Addressing congressional concerns about the impact of 404(b) on IPOs, Grant Thornton noted that any intention to increase IPOs in the U.S. by reducing the initial requirements for auditor attestation would negate the original intent and spirit of Section 404. In fact, continued GT, financial reporting crises often result in a debilitating impact on public listings on exchanges that are not grounded in sound and transparent financial reporting and governance standards.

In its letter to the SEC, the Center for Audit Quality (CAQ) spoke of the benefits and cost trends of Section 404(b), as well as concerns related to the Section 404(b) exemptions and recommendations to reduce the compliance burden. Grant Thornton fully supports the views expressed by CAQ that it would not be prudent to roll back existing internal control requirements that are currently being complied with by smaller public companies.

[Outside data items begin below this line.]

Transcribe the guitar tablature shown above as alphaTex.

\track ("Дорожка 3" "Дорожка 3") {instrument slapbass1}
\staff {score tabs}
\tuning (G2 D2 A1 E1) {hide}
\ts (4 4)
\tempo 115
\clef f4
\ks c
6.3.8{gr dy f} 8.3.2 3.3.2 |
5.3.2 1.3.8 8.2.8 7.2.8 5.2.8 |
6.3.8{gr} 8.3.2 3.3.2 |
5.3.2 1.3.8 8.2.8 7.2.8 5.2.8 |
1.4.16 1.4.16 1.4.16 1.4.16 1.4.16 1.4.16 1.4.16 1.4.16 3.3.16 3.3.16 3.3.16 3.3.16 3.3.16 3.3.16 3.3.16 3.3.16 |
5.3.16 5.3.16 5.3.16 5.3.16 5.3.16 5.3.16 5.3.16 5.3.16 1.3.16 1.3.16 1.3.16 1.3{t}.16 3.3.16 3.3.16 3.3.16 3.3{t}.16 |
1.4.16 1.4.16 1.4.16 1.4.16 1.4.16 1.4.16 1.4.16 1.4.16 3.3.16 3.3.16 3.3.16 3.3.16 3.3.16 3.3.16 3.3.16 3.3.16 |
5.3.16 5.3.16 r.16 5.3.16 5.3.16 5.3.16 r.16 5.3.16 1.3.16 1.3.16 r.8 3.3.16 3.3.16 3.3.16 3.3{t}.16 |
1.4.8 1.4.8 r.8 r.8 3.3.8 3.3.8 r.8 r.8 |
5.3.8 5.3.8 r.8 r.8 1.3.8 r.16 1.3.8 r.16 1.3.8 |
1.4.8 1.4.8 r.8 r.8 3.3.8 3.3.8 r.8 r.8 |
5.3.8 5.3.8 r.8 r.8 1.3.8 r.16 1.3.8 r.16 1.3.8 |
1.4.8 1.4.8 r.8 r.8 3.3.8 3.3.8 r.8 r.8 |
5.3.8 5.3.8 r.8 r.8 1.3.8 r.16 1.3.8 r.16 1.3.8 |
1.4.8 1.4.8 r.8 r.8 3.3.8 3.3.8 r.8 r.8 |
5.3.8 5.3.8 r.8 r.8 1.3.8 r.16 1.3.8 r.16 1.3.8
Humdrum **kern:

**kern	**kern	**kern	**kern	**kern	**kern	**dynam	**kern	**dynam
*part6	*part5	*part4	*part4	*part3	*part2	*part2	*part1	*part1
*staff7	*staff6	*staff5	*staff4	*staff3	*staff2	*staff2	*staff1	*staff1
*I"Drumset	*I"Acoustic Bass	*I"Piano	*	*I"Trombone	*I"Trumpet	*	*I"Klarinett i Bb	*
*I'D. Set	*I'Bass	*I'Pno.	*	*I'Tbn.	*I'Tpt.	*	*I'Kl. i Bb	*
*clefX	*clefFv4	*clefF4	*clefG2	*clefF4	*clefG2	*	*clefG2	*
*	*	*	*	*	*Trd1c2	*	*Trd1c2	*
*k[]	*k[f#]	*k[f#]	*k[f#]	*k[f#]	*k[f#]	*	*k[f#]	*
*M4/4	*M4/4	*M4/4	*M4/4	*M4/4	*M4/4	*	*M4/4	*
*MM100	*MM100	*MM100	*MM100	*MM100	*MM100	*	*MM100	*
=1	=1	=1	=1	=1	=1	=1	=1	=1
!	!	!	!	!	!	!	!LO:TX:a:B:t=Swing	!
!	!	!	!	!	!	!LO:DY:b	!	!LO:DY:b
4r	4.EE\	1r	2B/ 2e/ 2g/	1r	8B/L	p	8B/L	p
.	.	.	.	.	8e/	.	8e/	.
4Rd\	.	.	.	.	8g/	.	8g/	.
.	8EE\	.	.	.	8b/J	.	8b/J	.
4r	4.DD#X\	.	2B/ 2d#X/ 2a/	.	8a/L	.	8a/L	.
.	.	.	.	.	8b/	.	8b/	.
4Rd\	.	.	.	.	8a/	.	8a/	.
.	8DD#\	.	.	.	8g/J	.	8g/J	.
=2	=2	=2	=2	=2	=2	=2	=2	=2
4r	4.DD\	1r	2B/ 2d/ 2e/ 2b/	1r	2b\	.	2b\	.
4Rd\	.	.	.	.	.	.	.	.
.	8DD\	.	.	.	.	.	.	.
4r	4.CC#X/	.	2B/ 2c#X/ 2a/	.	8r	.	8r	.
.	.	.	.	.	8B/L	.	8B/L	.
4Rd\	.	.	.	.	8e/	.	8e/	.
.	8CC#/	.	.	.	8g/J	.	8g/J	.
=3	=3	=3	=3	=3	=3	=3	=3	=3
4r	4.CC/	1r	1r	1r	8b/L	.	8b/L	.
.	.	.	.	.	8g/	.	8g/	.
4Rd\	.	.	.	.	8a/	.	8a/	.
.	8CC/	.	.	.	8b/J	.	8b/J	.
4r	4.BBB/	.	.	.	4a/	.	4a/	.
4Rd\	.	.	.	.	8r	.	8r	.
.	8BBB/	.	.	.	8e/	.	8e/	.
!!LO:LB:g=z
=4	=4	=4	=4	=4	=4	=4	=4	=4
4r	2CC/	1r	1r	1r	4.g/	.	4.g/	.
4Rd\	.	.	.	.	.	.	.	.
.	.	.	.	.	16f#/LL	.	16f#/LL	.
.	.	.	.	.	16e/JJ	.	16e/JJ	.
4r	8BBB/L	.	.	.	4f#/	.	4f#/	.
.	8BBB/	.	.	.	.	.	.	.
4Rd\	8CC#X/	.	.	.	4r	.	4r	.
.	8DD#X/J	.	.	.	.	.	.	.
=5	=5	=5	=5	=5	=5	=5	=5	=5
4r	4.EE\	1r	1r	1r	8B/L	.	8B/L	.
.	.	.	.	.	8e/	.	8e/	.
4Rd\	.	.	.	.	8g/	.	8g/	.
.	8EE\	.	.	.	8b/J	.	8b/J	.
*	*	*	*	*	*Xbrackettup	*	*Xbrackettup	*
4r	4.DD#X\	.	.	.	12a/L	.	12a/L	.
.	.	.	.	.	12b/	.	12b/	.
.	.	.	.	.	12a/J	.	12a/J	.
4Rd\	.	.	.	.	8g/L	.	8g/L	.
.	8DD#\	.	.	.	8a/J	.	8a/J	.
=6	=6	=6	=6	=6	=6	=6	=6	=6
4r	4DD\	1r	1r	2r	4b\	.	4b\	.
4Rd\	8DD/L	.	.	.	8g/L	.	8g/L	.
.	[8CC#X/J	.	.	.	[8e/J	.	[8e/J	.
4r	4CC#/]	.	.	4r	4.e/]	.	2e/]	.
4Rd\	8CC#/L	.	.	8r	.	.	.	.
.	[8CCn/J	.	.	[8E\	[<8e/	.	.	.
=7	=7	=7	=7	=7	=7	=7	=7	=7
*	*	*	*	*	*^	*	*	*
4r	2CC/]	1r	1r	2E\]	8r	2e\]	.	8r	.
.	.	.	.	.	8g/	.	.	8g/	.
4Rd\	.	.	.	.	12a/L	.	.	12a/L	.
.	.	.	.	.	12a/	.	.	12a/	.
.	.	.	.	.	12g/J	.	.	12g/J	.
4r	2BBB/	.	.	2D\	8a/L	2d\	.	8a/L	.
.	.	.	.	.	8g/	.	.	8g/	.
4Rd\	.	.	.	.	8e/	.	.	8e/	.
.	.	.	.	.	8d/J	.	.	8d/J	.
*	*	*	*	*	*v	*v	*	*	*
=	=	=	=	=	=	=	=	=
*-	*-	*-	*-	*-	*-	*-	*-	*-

Section 404 says that management should be in a position to tell investors that it is responsible for internal control over financial reporting, and perform reasonable procedures to evaluate the effectiveness of those controls. It further indicates that independent auditors should be able to perform reasonable audit procedures to tell investors that, in their opinion, management’s assertions are accurate. In GT’s vierw, eliminating those reasonable expectations are not in the best interest of investors or companies. All companies that use the public’s money should give investors the confidence in their financial reporting systems that they demand and deserve. In this regard, GT strongly believes that the benefits of 404(B) outweigh the costs.

There was also a consensus among the audit firm community that a further benefit of 404(b) has been improvements to corporate governance. For example, CAQ noted that auditors are required to communicate to the audit committee all significant deficiencies and material weaknesses in internal controls that have been identified during the audit. PCAOB AS 5 enhances the ability of auditors to detect weaknesses and therefore have a basis to make such communications, specifically regarding significant deficiencies.

According to CAQ, rhis communication fosters important discussions about internal controls among management, the audit committee, and the auditor including any remediation efforts. In turn, these discussions enhance the audit committee’s oversight of the internal controls process, which fosters improvements to the quality of a company’s financial reporting.

Beyond AS 5 and existing Board guidance, the commenters set forth recommendations for further improvement. Ernst & Young noted that as a result of its inspections of 2007 audits, the PCAOB issued a report in 2009 related to its observations on the first year implementation of AS 5. As that report was focused only on the first year of implementation, E&Y urged the PCAOB to publish observations on how the implementation in 2008 and 2009 has progressed relative to its expectations when AS 5 was issued. Such information might enable auditors to continue to adjust their internal controls procedures to further improve the effectiveness and efficiency of the audit of internal controls.

CAQ urged the PCAOB to develop best practices on the auditing of internal controls. The Board is in a unique position where its inspection teams might identify efficient audit approaches that could be vetted with its standards-setting staff to identify best practices for AS 5 audits. If the PCAOB were to identify any best practices that both the standard-setting and inspection staffs agreed were in accordance with AS 5, said CAQ, auditors could make appropriate adjustments and refinements to their internal controls procedures.

Section 989G of Dodd-Frank was co-authored by Rep. Scott Garrett (R-NJ), the incoming Chair of the House Capital Markets Subcommittee. Rep. Garrett has expressed concern that the compliance burdens of Section 404(b) may be chilling IPOs on US exchanges.